Materialism: a tendency to consider material possessions and physical comfort as more important that spiritual values; the philosophical doctrine that nothing exists except matter and its movements and modifications.

Indeed! But there I was sitting on the floor loving a stone carving from Zimbabwe. I don’t love my new TV. I like my new TV, but I don’t love it. So how could I love the child’s rattle from Varanasi?

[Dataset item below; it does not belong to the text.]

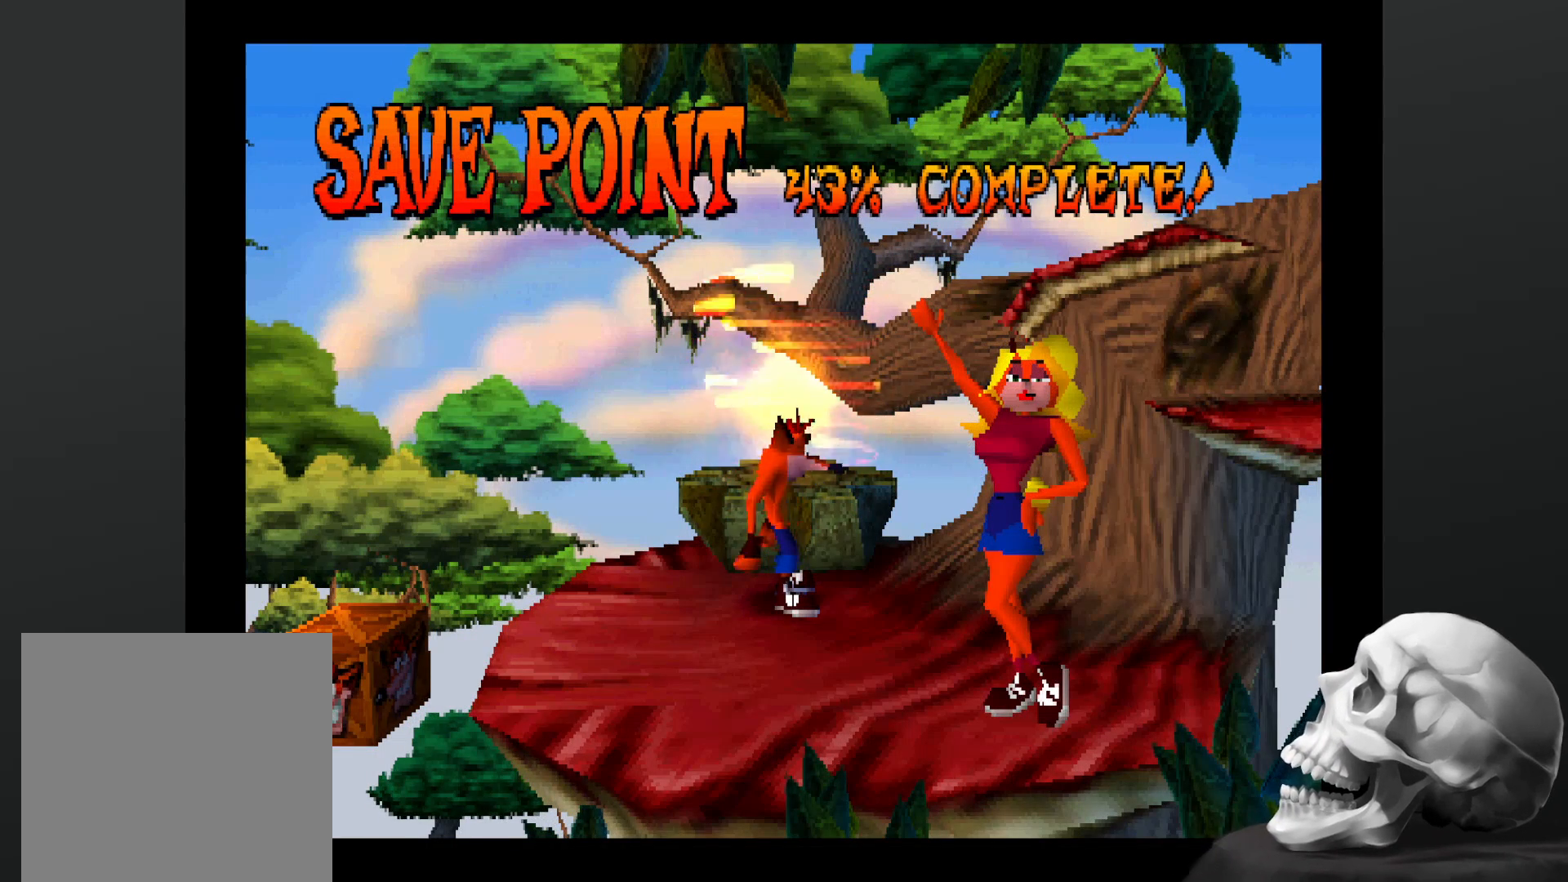
{"dt_ms": 500, "buttons": [], "left_stick": "center", "right_stick": "center", "events": [[267, "left_stick", "up"], [400, "left_stick", "center"]]}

It’s clear that these material things only have value to me. When I was diagnoses with prostate cancer, before I knew if I had the benign prostate cancer that would more than likely do me no harm or the deadly cancer that could kill me in three months, I sat in my London study, a pad in my lap, with the sole aim of writing down to whom each item would go after my death. I started with the two easiest items. Philip would get my framed original ballot from the first South African general election in 1994 that I spirited out of the country a week after the event. Kevin would get my large pieces of the Berlin Wall I claimed when the wall came down in December of 1989. At this point my wife entered the room and asked what I was doing. I told her. She hesitated for only a moment and then said, and I quote: “Dale, no one’s going to want this stuff!” What a thing to say to a maybe dying man!

She was, of course, right. With the exception of the South African ballot and the pieces of the Berlin Wall, which I still maintain Philip and Kevin would really appreciate and value,  the rest of this stuff is just collections of atoms, materials with no inherent value or meaning. Except to me.

Obviously, it’s not the material that I cherish. It’s the memories. The chopsticks from Shanghai. The mojo from New Orleans. The bottle of El Dorado Rum, which I use as a bookend, from Georgetown. The didgeridoo from Sydney. The pipe from Bangkok. But now I fear, there is not enough shelf space for all the memories.

I’ll get over it, eventually. But my life has been one of movement. Since the day I was born I have moved every five or six years, with the exception of London where I lived in the same house for sixteen years. I have no soil or community to ground me. But I do have memories. Each memory associated with a crass piece of matter contributes to my sense of identity and “home”. This new house in Seattle? Home? Not quite yet, and it’s hard to imagine it becoming home without placing my memories on a shelf. No memories, no me. No memories, no home. So I guess my new study is going to be a little crowded!